#### [TEXT SECTION]
(begin)

Hebe Hamilton reviews Jennifer Lawrence’s latest spy thriller.
CW: Rape, sexual assault/harassment.
Is it ironic I went to see Red Sparrow, a film that sees its female protagonist sent off to “whore school”, on International Women’s Day? Probably. Is it even odder that 20th Century Fox would choose to release a film like Red Sparrow against the backdrop of the Time’s Up and #MeToo campaigns? It’s certainly questionable.
I entered the screening unsure what to expect, beyond gruesome scenes of torture (as per the trailer), and hints of sexual exploitation on Lawrence’s character’s part, which is certainly an uncomfortable prelude to have in mind before any film. In Red Sparrow, Jennifer Lawrence plays Dominika Egorova, a Bolshoi prima ballerina whose career is cut short when her clumsy dance partner ends up breaking her leg mid-performance. To avoid losing the accommodation she shares with her sick mother, Dominika takes up an offer from her wealthy uncle (Matthias Schoenaerts) to begin working for the Russian Intelligence as a ‘sparrow’, capable of seducing her targets by giving them “what they need most”. Played out against Dominika’s story is that of Nate Nash (Joel Edgerton), an American CIA operative who uses a Russian mole to infiltrate the operations of the Russian authorities. Naturally, the two end up crossing paths in Budapest after Dominika is removed from training early in order to seduce Nash and learn the identity of the Russian mole. However, Dominika turns tail and decides to co-operate with Nash and the CIA as a double agent, as revenge against her uncle’s manipulative tactics and his attempts to sell her body.

(end)

#### [THE PROBLEM]
Decide whether each statement agrees with the Red Sparrow review. Answer yes or no and quote the words from the review that settle it. 1. Dominika's ballet career ends when her dance partner breaks her leg. 2. Dominika shares her accommodation with her father. 3. Nate Nash is an agent of the Russian Intelligence.

#### [DATASET ROWS]
(begin)

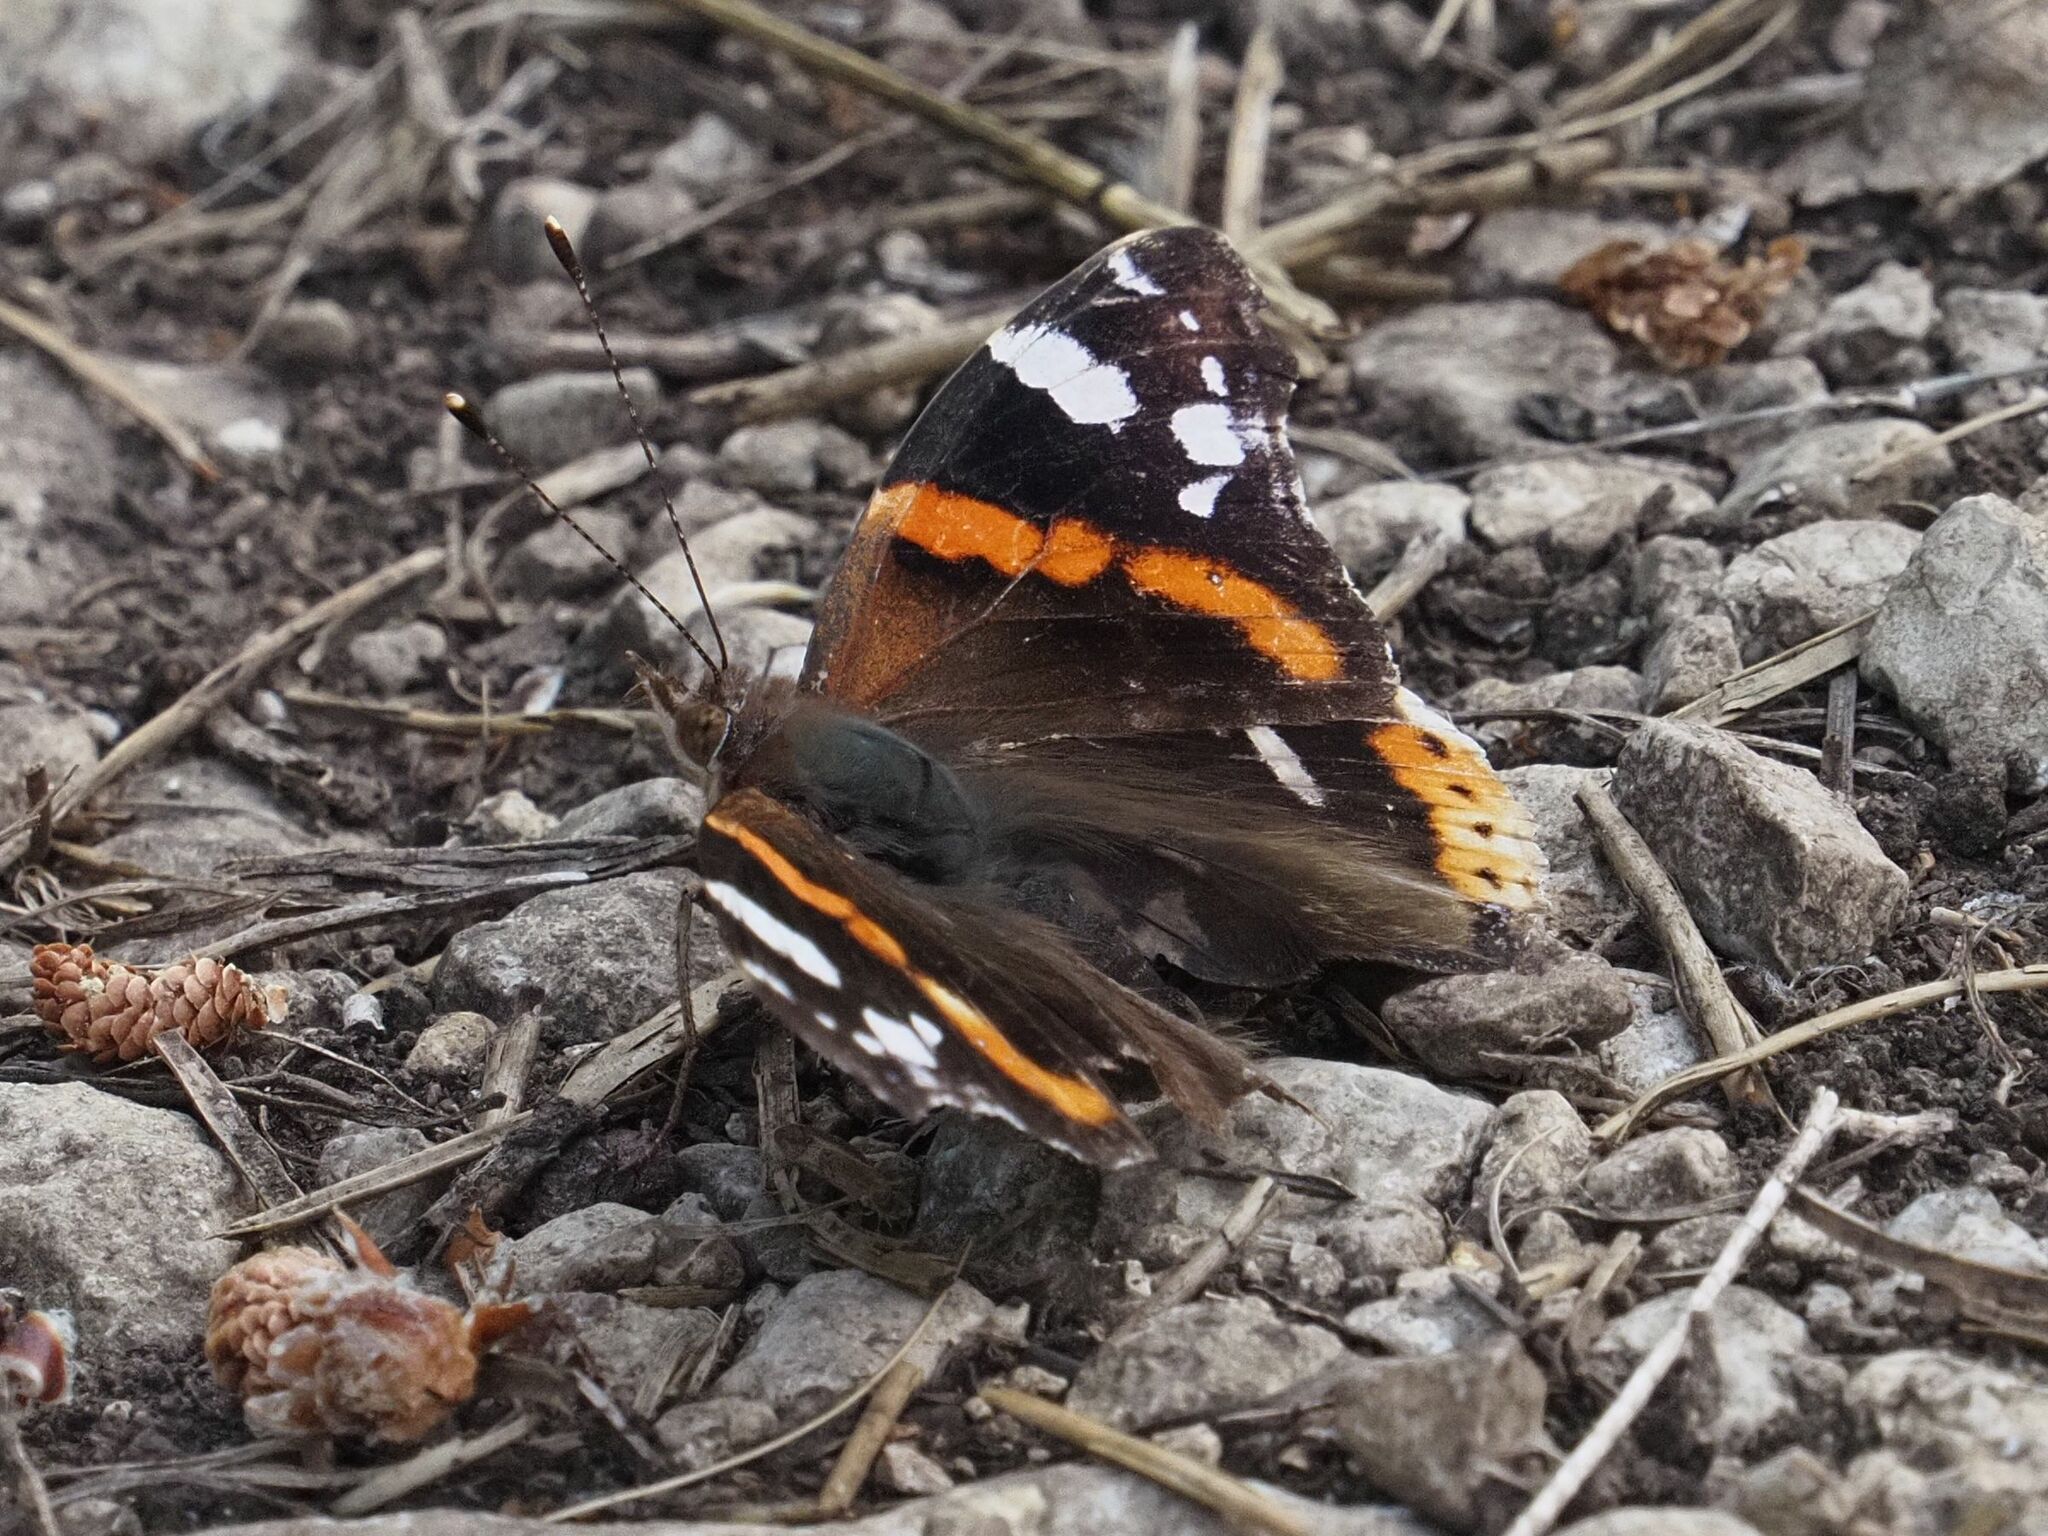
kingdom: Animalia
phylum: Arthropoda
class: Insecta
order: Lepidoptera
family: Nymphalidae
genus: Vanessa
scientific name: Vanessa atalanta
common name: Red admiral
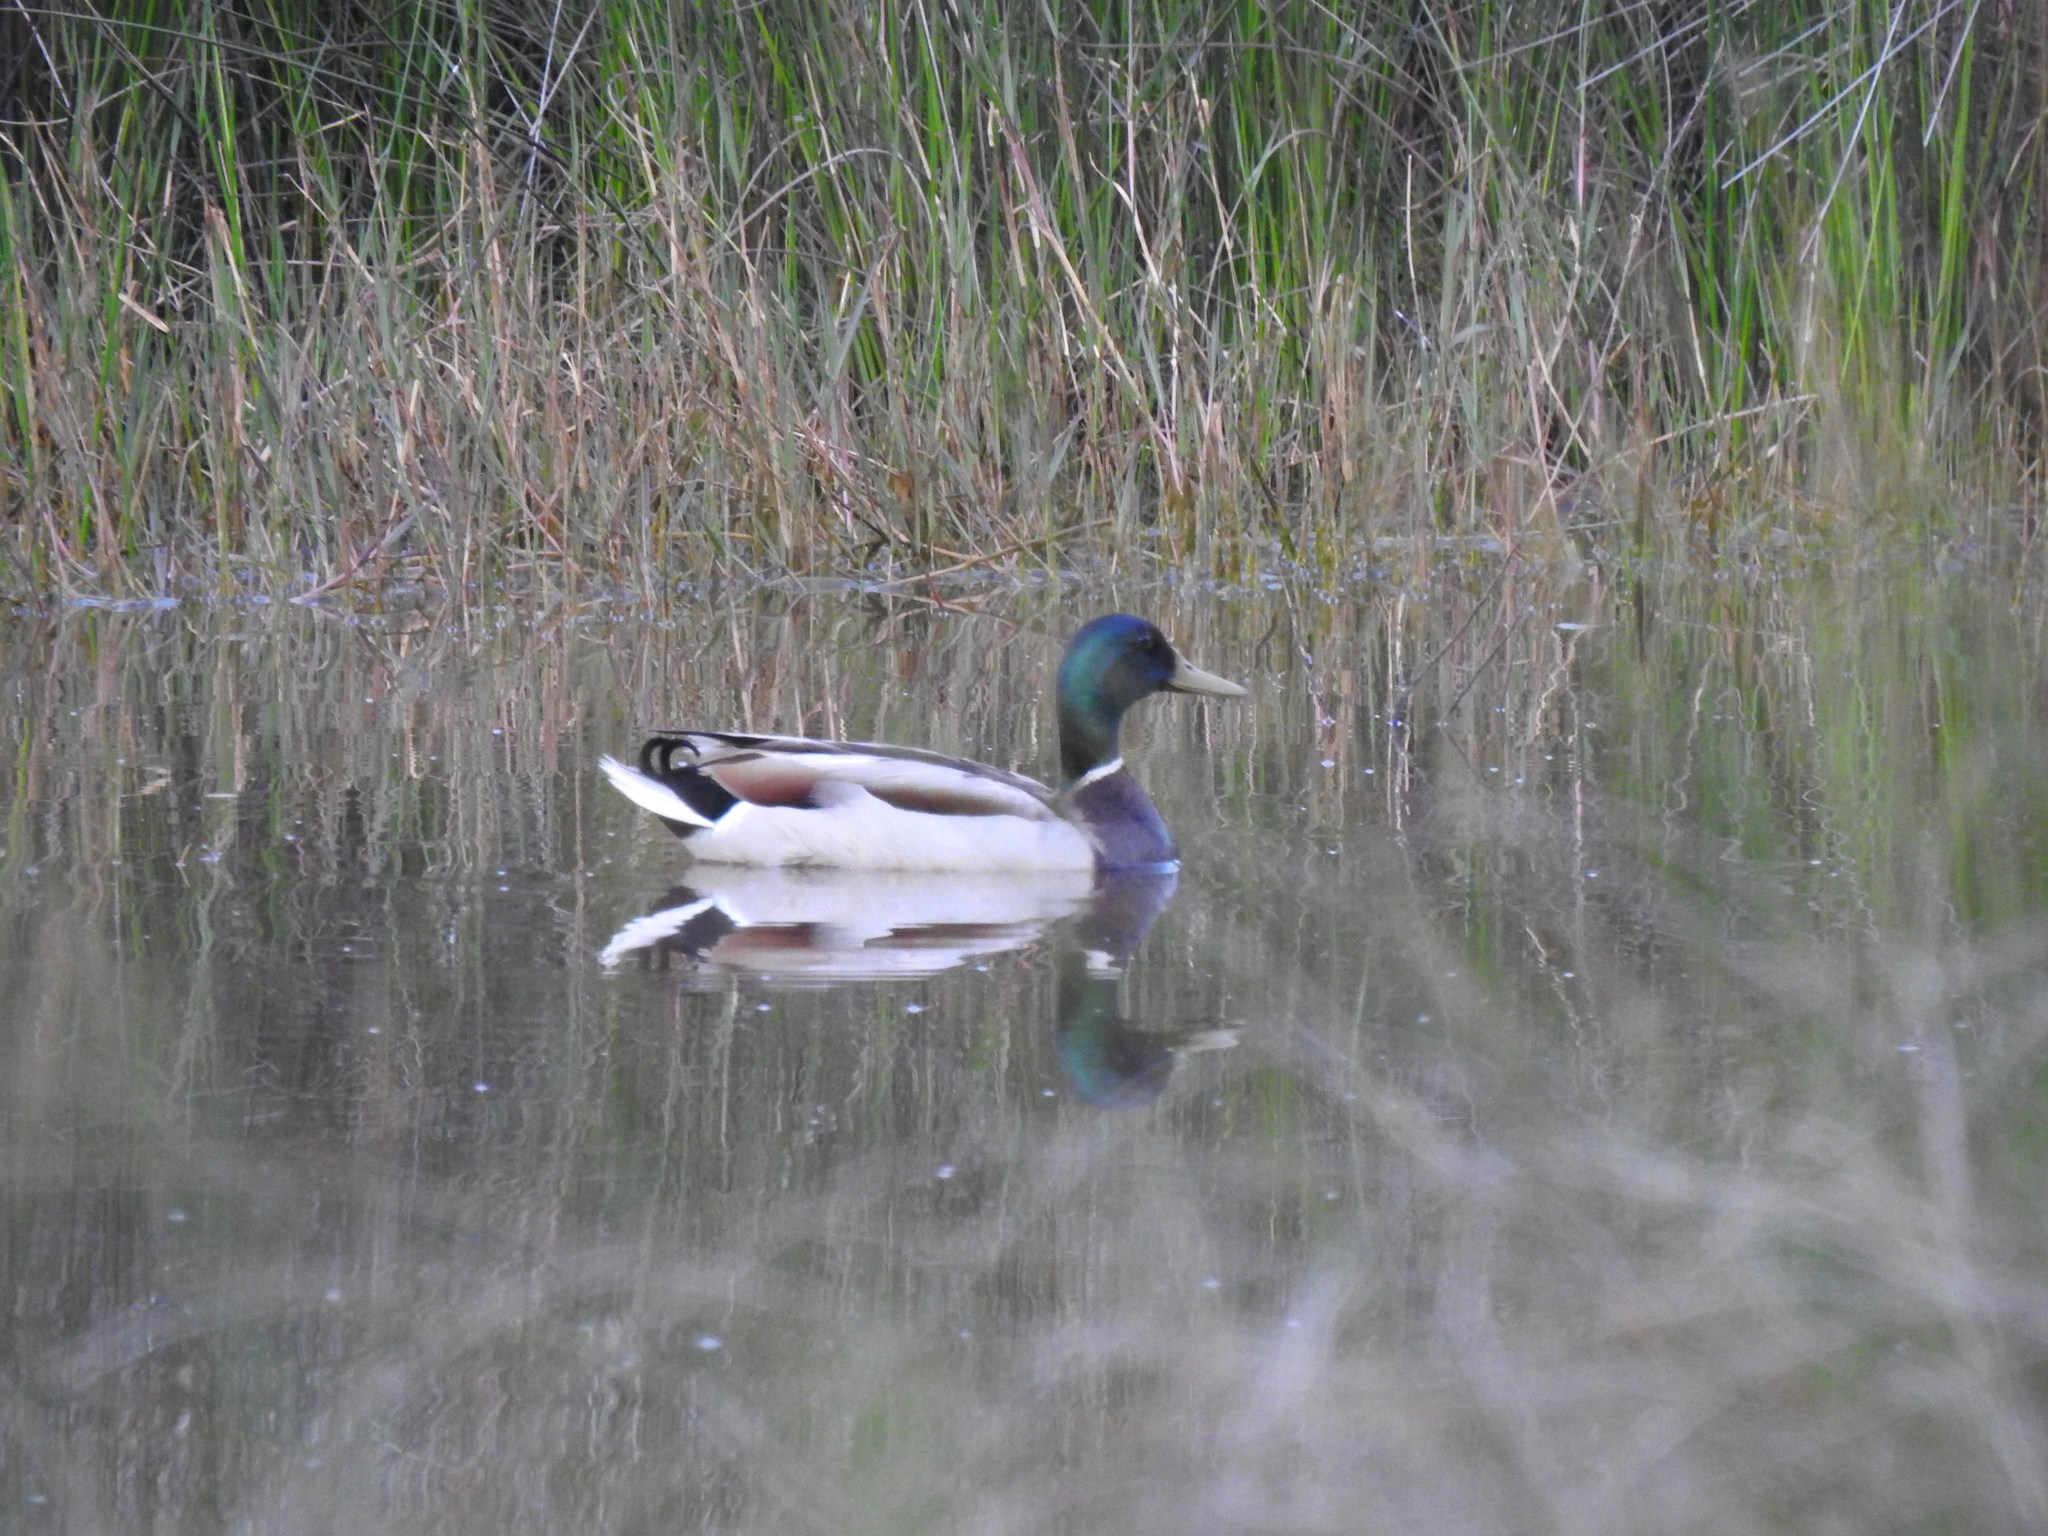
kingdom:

(end)

#### [REPLY TO THE TASK]
1. Yes: "her clumsy dance partner ends up breaking her leg mid-performance"
2. No: "the accommodation she shares with her sick mother"
3. No: "an American CIA operative"